The top image features me spinning the contraption all around me and you can see the steel wool even bounced on the grass a bit,and the bottom image was spun in just a circle,but the bright area shooting up to the right is actually a piece of steel wool that broke loose and landed in our tree.If you are brave enough to try this, do it in a safe setting,keep water nearby and protect yourself and camera.There was a fellow on the internet that had a flaming ember land on his eighteen hundred-dollar lens and fuse fast to the front element,which would not be good. Each ball of steel wool burns about 30-60 seconds and then you load a new piece. Also the real fine stuff works better than coarse steel wool.

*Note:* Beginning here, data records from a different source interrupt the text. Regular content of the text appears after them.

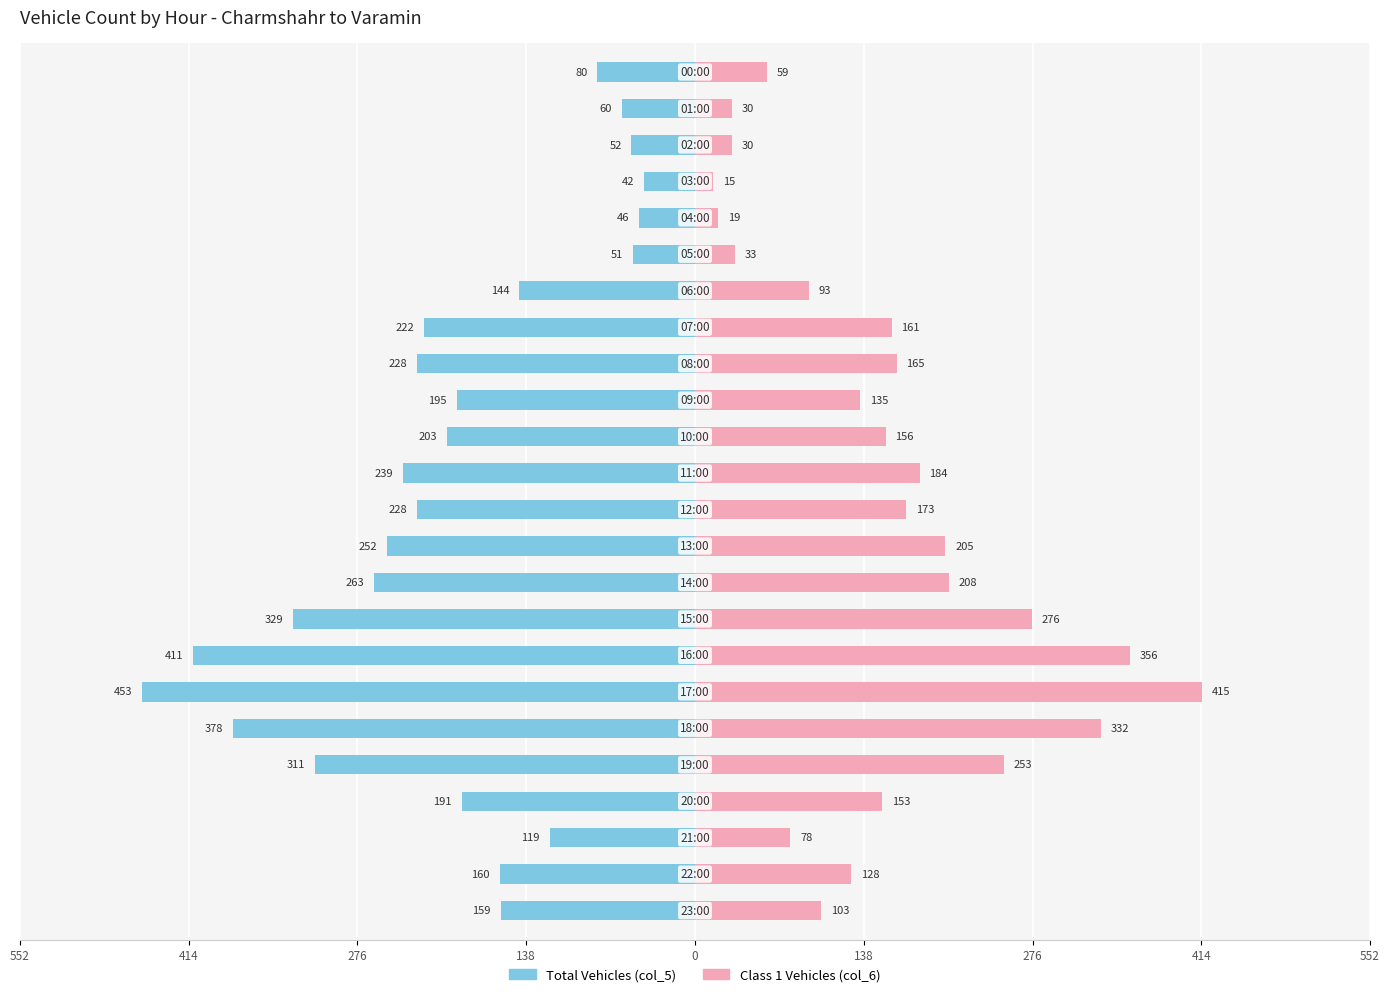

What is the label of the 23rd bar from the left?

22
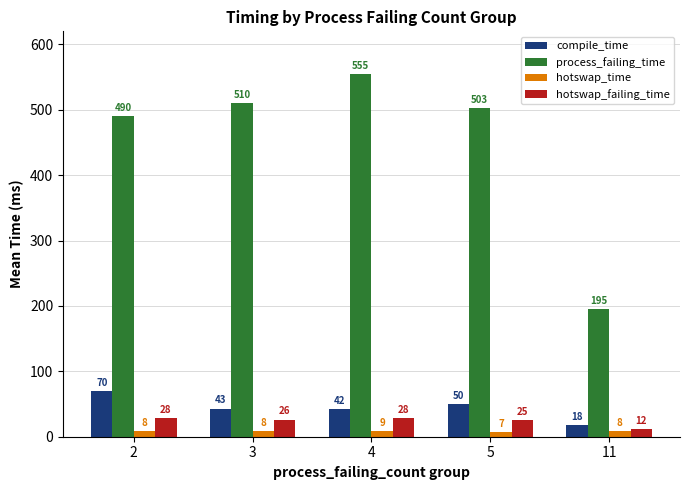

Which category has the highest value across all series?

4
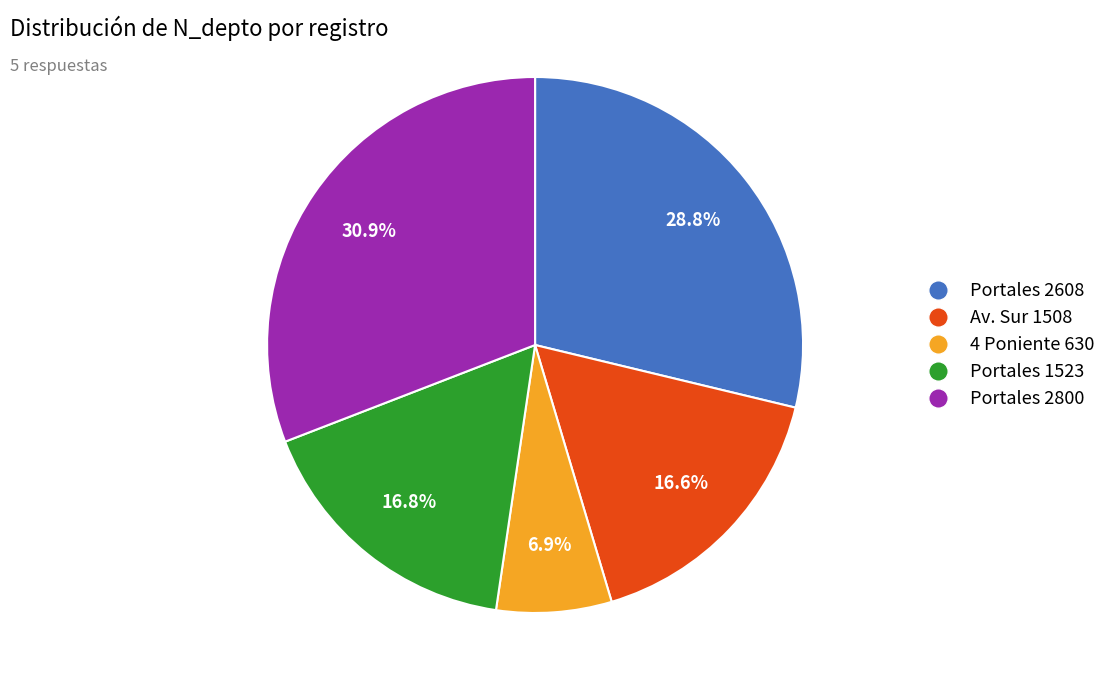

The Av. Sur 1508 slice represents 6% of the pie. True or false?

False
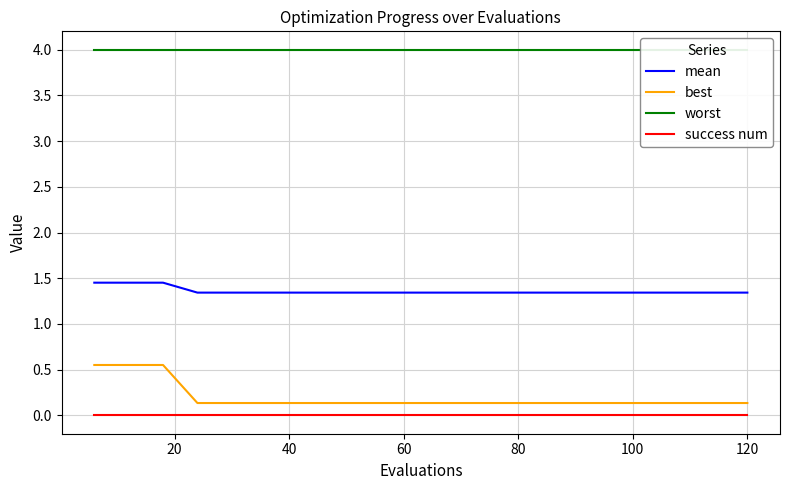

What is the minimum value for worst?

4.0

The painted lady butterfly has always been one of my favorites, but I do not see as many of them as I did years ago. This one was the only one I saw all day last week, and while it’s not my best shot,it’s the most recent. Anyone interested in doing this type of shot should do their best to get the head sharp. This shot is barely acceptable, as he was turning away from me while I was focusing. If the wings are sharp and not the head,forget it. Its like doing a portrait of a person and having their hair sharp and not their eyes. Little things like that make or break a shot.
This image is one of those special moments that make being a photographer so rewarding for me. The young girls were riding on this miniature cart and were making their way to sunday church service at a local farm when they passed me at a covered bridge I was photographing with a friend. They headed on their way up the road and I decided to get in my truck and try and get one more photo of something I have never seen before, and figured never would again. They turned down this farm lane with others who were arriving on foot and I took this image through my open car window pretty quickly. Although I am extremely thrilled with the photo, For some reason I have this bad habit of tilting my head and consequently my camera when I shoot handheld,and the image was slightly tilted.My framing was less than ideal in this hurried moment so the image has a touch of tilt yet.
Something I missed was a shot from the front showing the miniature horse that was pulling them,and he must have been a little powerhouse to pull five youngsters. The other thing I really like about this image are the colors the people are wearing,and admittedly I am no expert on Amish ways and I have always wondered how or why they pick certain colors. they are usually very lovely hues and I have seen families dressed in the same color palette on more than one occasion.
This is last nights full moon rising over a pair of farms. I went out with a friend to this spot we had tried for during last months full moon, and after using his cell phone to utilize the program called The Photographers Ephemeris,we were in disagreement over were it said the moon would hit the horizon. I used my compass and the coordinates the program said and as it ended up ,I was in the right spot and my friend was down the road a hundred yards or so in the wrong spot. It takes a little effort to look at the satellite image and decide exactly were you are and need to be,but it is a great tool. The moon was not visible right away,but became stronger as it climbed. I had to shoot from my truck roof because the corn was too high to see the farms.